Wednesday, January 10, 2007
Introducing the Bubble Hotties: Boys & Girls Hot Beyond Their Means
filed under: Love & Other Glitches, Web Sex Index, Bubble Hotties by Melissa Gira
The bubble — (blogging about) it’s so hot right now.
We don’t judge if you haven’t been paying attention to the bubble, but you’ve been reaping its benefits. It’s okay, users. No, I’m sorry, content makers. We’ll still respect you even if the thing ends up bursting its unseemly tech juices in the morning. We’ll even bring you a warm towel with which to wipe up and hand you our Blackberry across the pillow so you can see if your stock is still worth a damn.
But we’re not bitter.
As the bubble (or, hopefully, not-a-bubble) grows, so too, does the collective hotness of the web and its makers. As we chart it, hotness is well and truly booming now, but for a few dips that correspond, as one might assume, to related market forces:
Yes, numbers not even Dave Winer would argue with. (This sort of crack research is, of course, why you’re here, and not reading TechCrunch, either, though you could more likely get away with invoicing those hours than the time you spend at Sexerati. So let’s change that with some punditry.)

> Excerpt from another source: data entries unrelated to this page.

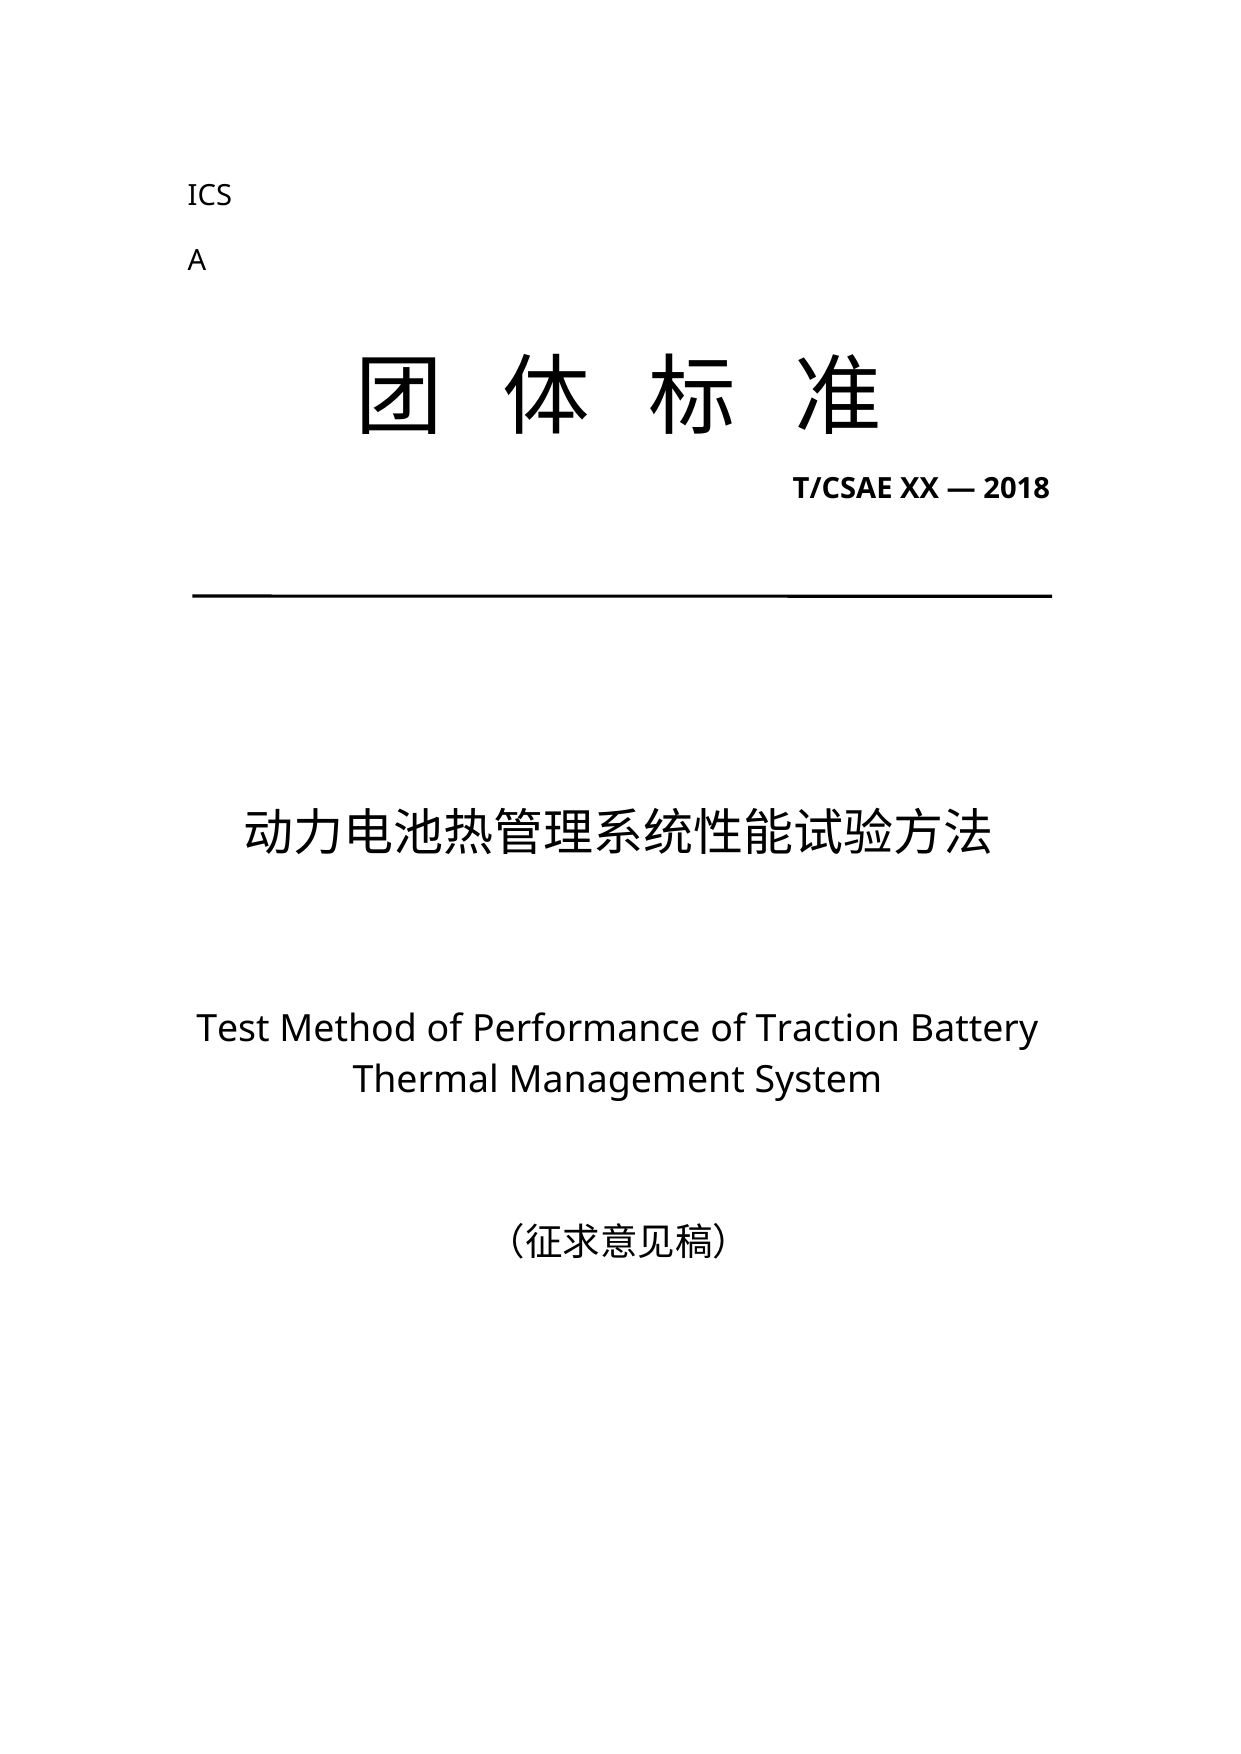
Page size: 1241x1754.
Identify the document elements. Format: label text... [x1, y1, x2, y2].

text Test Method of Performance of Traction Battery Thermal Management System [187, 1002, 1047, 1104]
text 团 体 标 准 [187, 324, 1050, 454]
text ICS [187, 162, 1050, 227]
text （征求意见稿） [187, 1207, 1050, 1272]
text T/CSAE XX — 2018 [187, 454, 1050, 519]
text 动力电池热管理系统性能试验方法 [187, 779, 1050, 877]
text A [187, 227, 1050, 292]
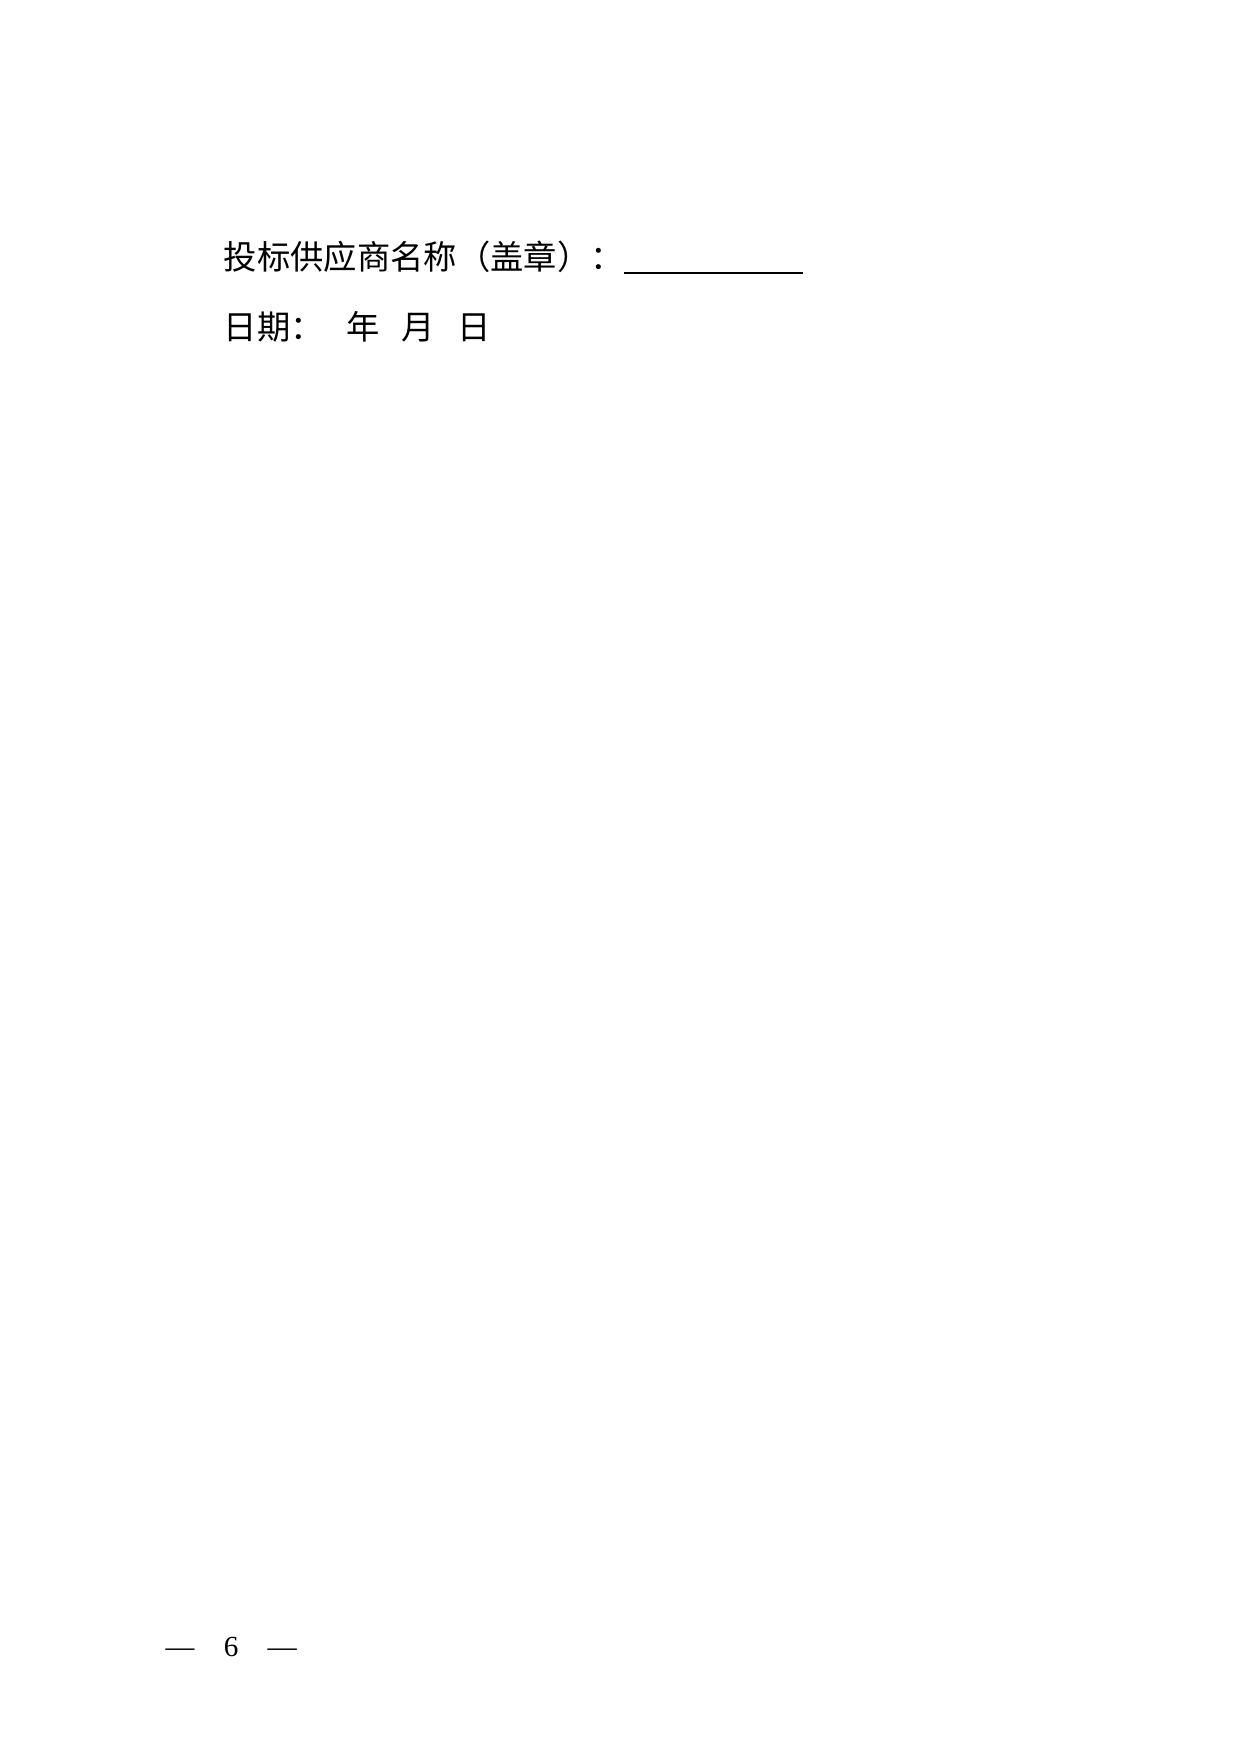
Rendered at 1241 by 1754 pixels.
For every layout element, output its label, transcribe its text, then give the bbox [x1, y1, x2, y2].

text 投标供应商名称（盖章）： [165, 226, 1087, 280]
text 日期： 年 月 日 [165, 280, 1087, 371]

If one is judging the health of the web by the health of Google stock, what does that mean for the growth of hotness? As our inner entrepreneurs are stroked by the media, and cash comes rushing in to support our newly developed dream-apps, are we also taking care to develop broad-based internal systems to support this sudden surge in all areas of our newfound popularity?

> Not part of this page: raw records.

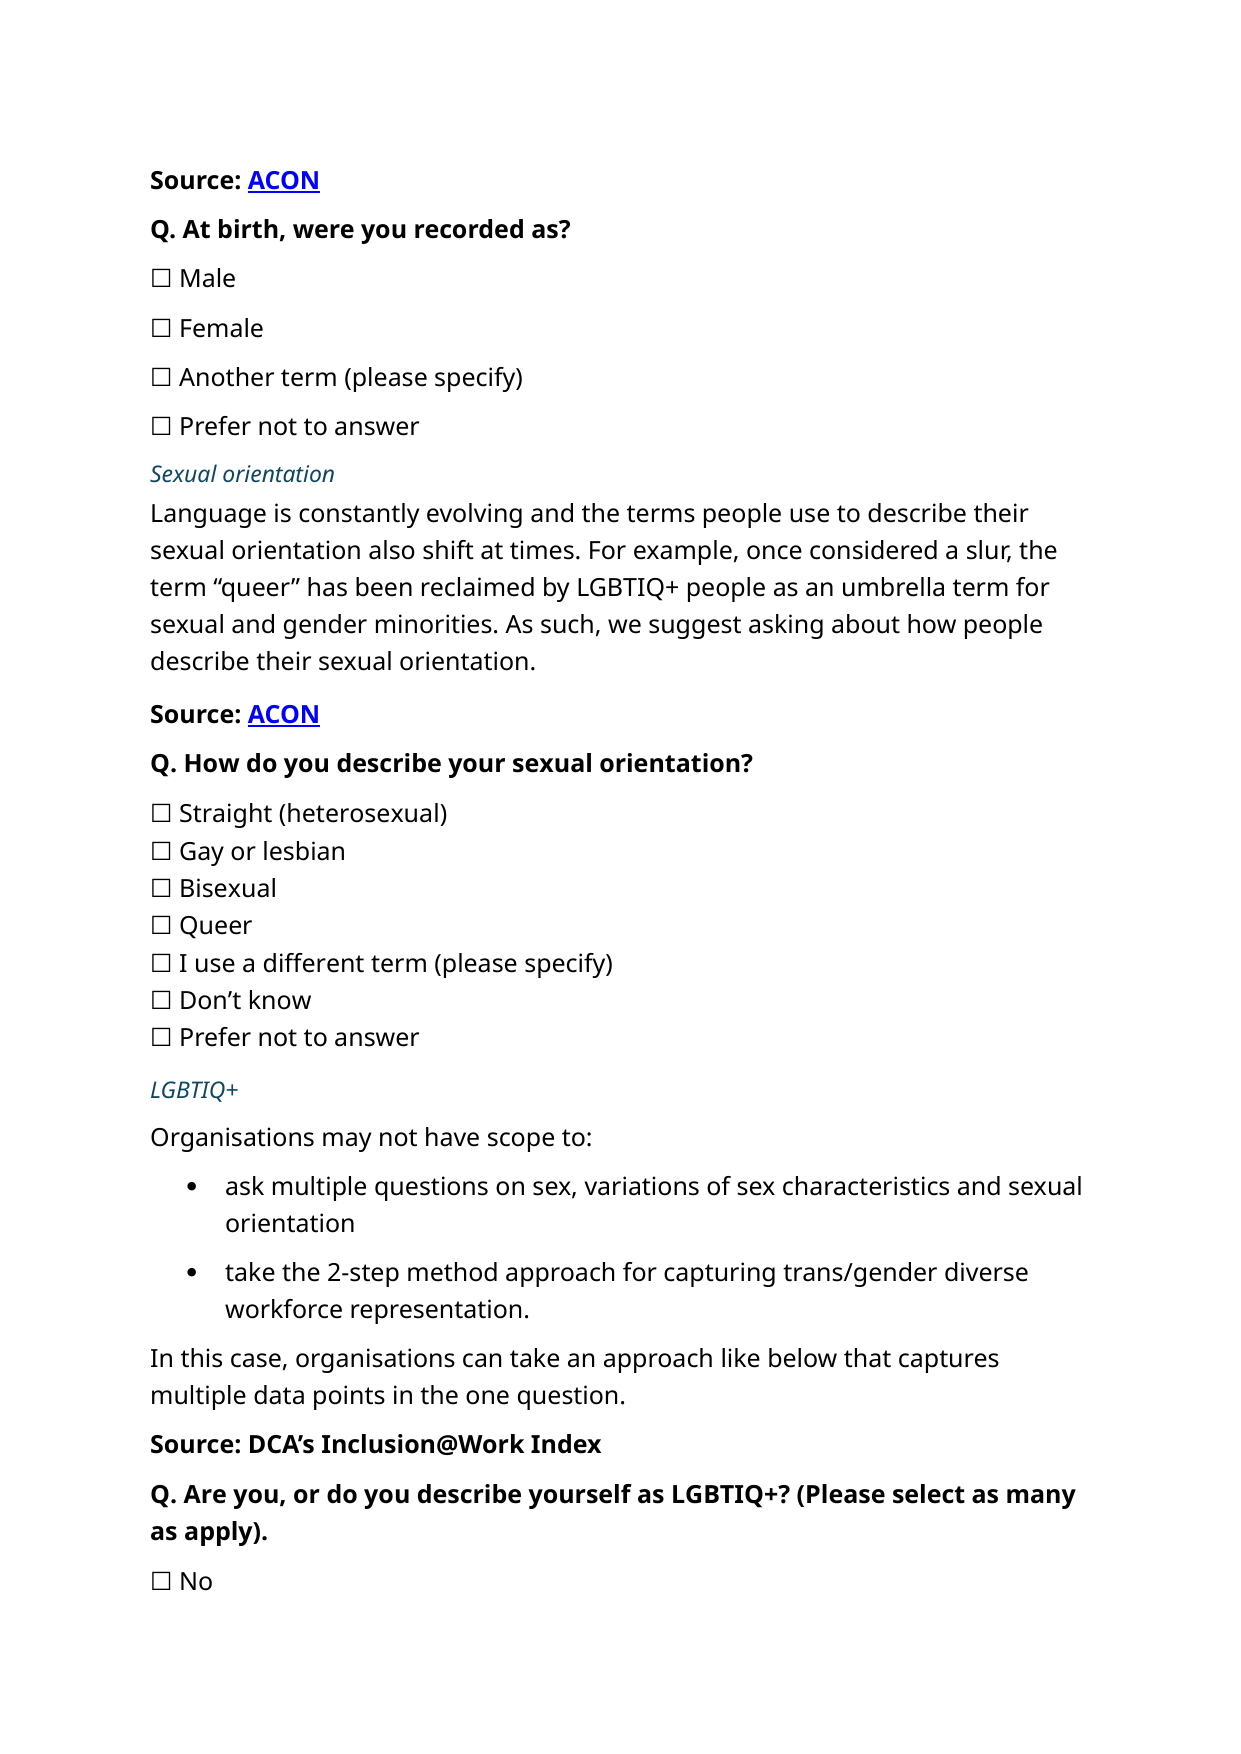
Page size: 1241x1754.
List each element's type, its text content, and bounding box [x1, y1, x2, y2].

text No [150, 1564, 1074, 1598]
text Organisations may not have scope to: [150, 1120, 1090, 1154]
text Male [150, 261, 1090, 295]
text Bisexual [150, 871, 1074, 904]
text Female [150, 310, 1090, 344]
list ask multiple questions on sex, variations of sex characteristics and sexual orientation [187, 1169, 1090, 1240]
list take the 2-step method approach for capturing trans/gender diverse workforce representation. [187, 1255, 1090, 1326]
text Prefer not to answer [150, 409, 1090, 443]
text Don’t know [150, 983, 1074, 1017]
text Q. At birth, were you recorded as? [150, 212, 1090, 246]
text In this case, organisations can take an approach like below that captures multiple data points in the one question. [150, 1341, 1090, 1412]
text Prefer not to answer [150, 1020, 1090, 1054]
text Source: ACON [150, 162, 1090, 197]
text Gay or lesbian [150, 833, 1074, 867]
text Q. Are you, or do you describe yourself as LGBTIQ+? (Please select as many as apply). [150, 1476, 1090, 1548]
text Source: ACON [150, 697, 1090, 731]
text Another term (please specify) [150, 359, 1090, 394]
text Queer [150, 908, 1074, 942]
subtitle Sexual orientation [150, 458, 1090, 489]
text Straight (heterosexual) [150, 796, 1074, 830]
subtitle LGBTIQ+ [150, 1073, 1090, 1105]
text I use a different term (please specify) [150, 945, 1074, 979]
text Q. How do you describe your sexual orientation? [150, 746, 1090, 780]
text Language is constantly evolving and the terms people use to describe their sexual orientation also shift at times. For example, once considered a slur, the term “queer” has been reclaimed by LGBTIQ+ people as an umbrella term for sexual and gender minorities. As such, we suggest asking about how people describe their sexual orientation. [150, 496, 1090, 677]
text Source: DCA’s Inclusion@Work Index [150, 1427, 1090, 1461]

We might make fancy money now, and act and eat and dress to match, but can we fuck, love, and relate at the same speed?
Not likely. Not immediately.
For hotness, and one’s ability to work it to make the most of it, must be cultivated, like any other form of weatlh, if it’s going to stay with us in the long-term.

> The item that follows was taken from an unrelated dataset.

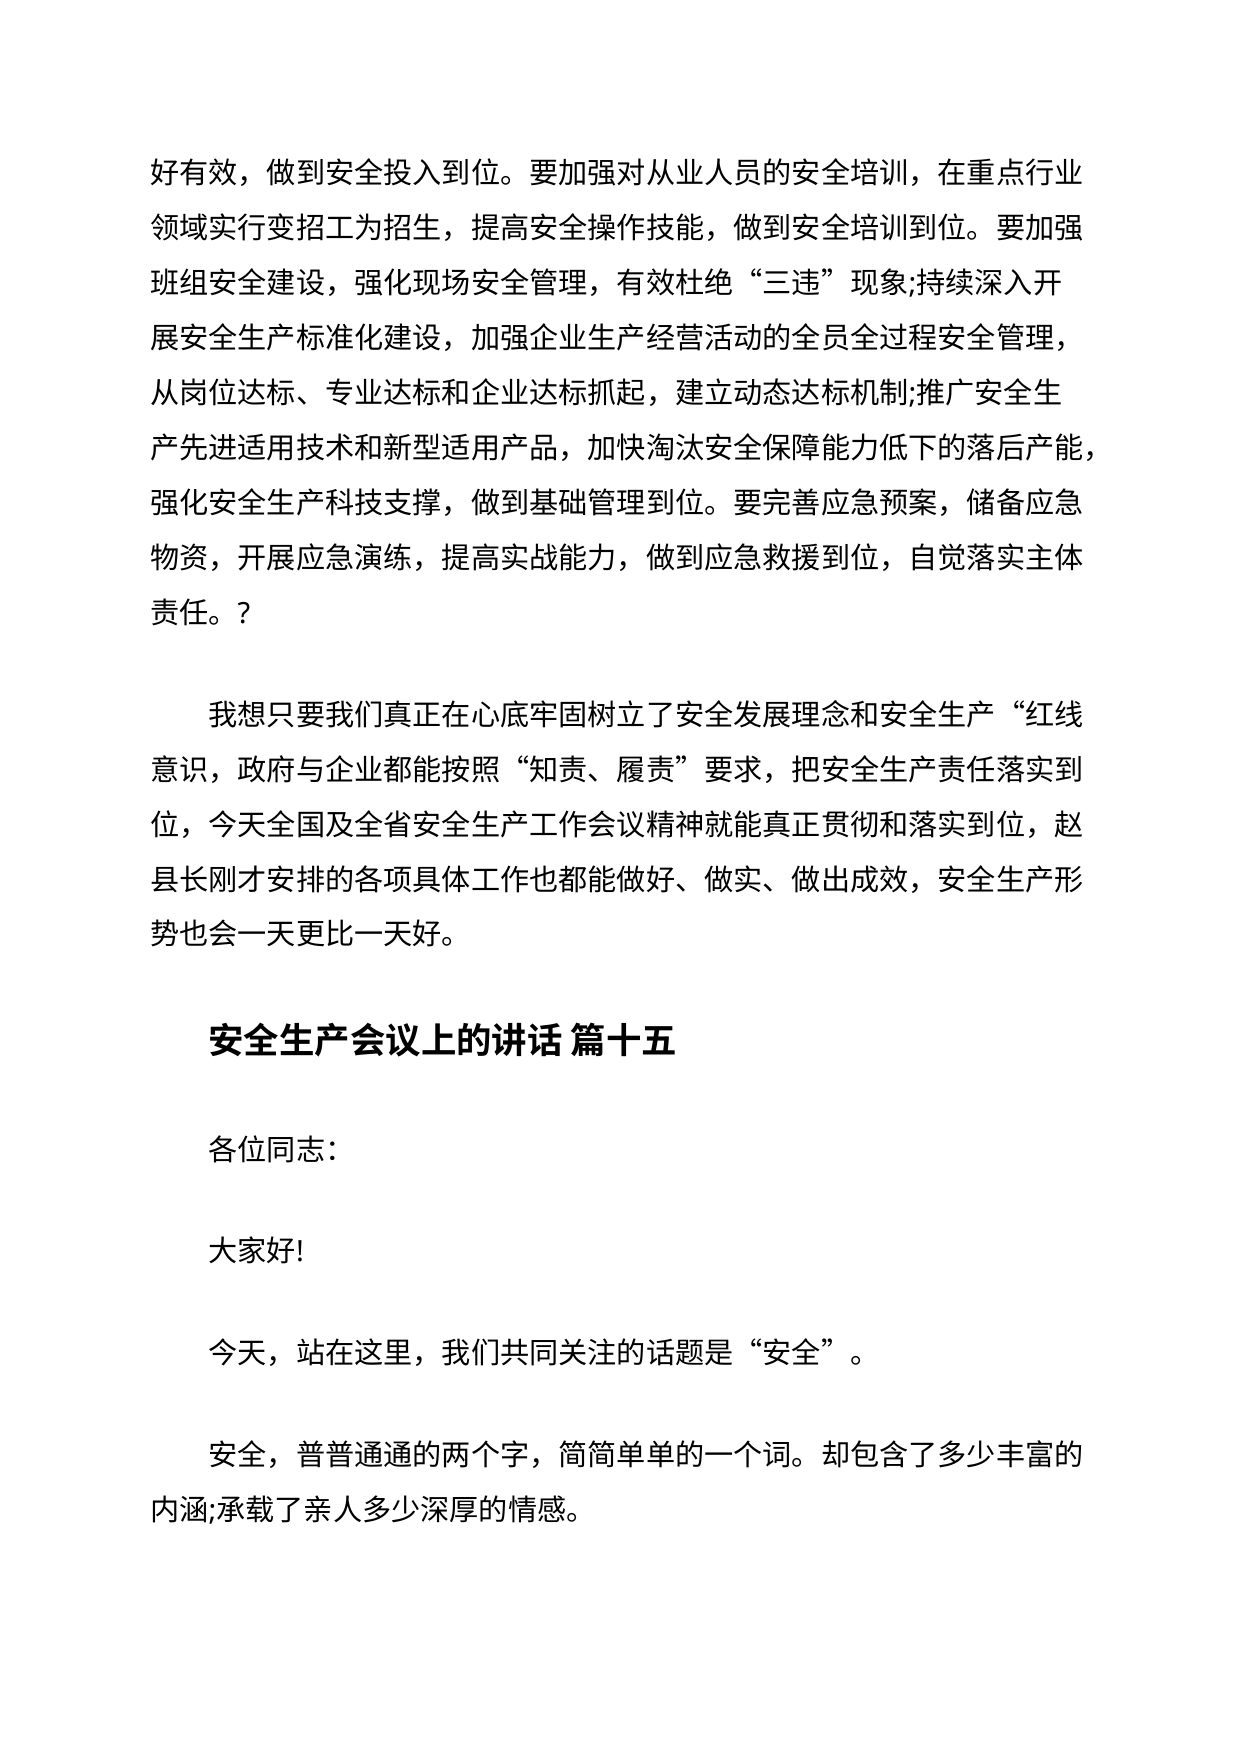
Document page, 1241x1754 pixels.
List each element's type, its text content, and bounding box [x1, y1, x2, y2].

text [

By way of quick example, look no further than the now-defunct personals empire Spring Street Networks. If you ever cruised The Onion or Nerve for sex, these folks were your right-hand men and women (or at least, they enabled your right hand better with all those hot pics). Their ubiquity, however, seems to have been their downfall. As SSN expanded, they also diluted the power of their reach, making the prospects for dating not only that much less hot, but also, cutting the paychecks of their own so close that staff ran to the bank immediately to cash in under the threat of bounce. This is not the kind of “corporate culture” that engenders hotness in their workers’ own personal lives. An anonymous deep throat operative even reports that as the bottom fell out, that staff got less attractive, to boot. Really, how can you focus on disrupting old media, getting your deconstructed jeans to the wash and fold, and finding luck in love all at the same time?
As part of tracking sex futures, it is our duty to keep a watchful eye on who we now introduce as Bubble Hotties, the emerging clutch of boys and girls who are in danger of growing, like the web, too hot to handle. Premature hotness, like an overdose of first round funding, can break you as fast as it can make you.
So what does it say for the state of web sex when even Wall Street types have optimism around the bubble and hotness?
…great entrepreneurs are the key to building valuable companies. If you invest in great people, you have a good chance of making money. In the current market there are gifted entrepreneurs that will benefit and thrive. These people will start disruptive companies that look for what will be hot rather than what is hot. They won’t be lumped into the Web 2.0 category; they will define their own categories. This is what will separate the few winners from the many losers.
“Is Web 2.0 Another Bubble?,” WSJ, 27 Dec 2006
That hotness is essentially about being ahead of the curve, but to maintain, one can’t overshoot one’s own edge. To do so is to risk losing — or perhaps, never even building — the capacity to savor, like all the other spoils, this newly minted era of what honestly boils down to delivering innovations in what brings us pleasure.